■ Exercise objective:
Retype the material below line for line, without changing any word, hyphen, capital letter or line break.

■ Given data:

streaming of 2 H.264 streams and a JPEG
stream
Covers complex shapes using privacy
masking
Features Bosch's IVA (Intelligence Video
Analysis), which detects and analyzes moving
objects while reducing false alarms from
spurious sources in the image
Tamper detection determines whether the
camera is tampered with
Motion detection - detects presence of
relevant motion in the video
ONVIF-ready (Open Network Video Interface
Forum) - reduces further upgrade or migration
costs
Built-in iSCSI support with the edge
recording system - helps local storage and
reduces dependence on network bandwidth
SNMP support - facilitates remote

■ Your solution:
streaming of 2 H.264 streams and a JPEG
stream
Covers complex shapes using privacy
masking
Features Bosch's IVA (Intelligence Video
Analysis), which detects and analyzes moving
objects while reducing false alarms from
spurious sources in the image
Tamper detection determines whether the
camera is tampered with
Motion detection - detects presence of
relevant motion in the video
ONVIF-ready (Open Network Video Interface
Forum) - reduces further upgrade or migration
costs
Built-in iSCSI support with the edge
recording system - helps local storage and
reduces dependence on network bandwidth
SNMP support - facilitates remote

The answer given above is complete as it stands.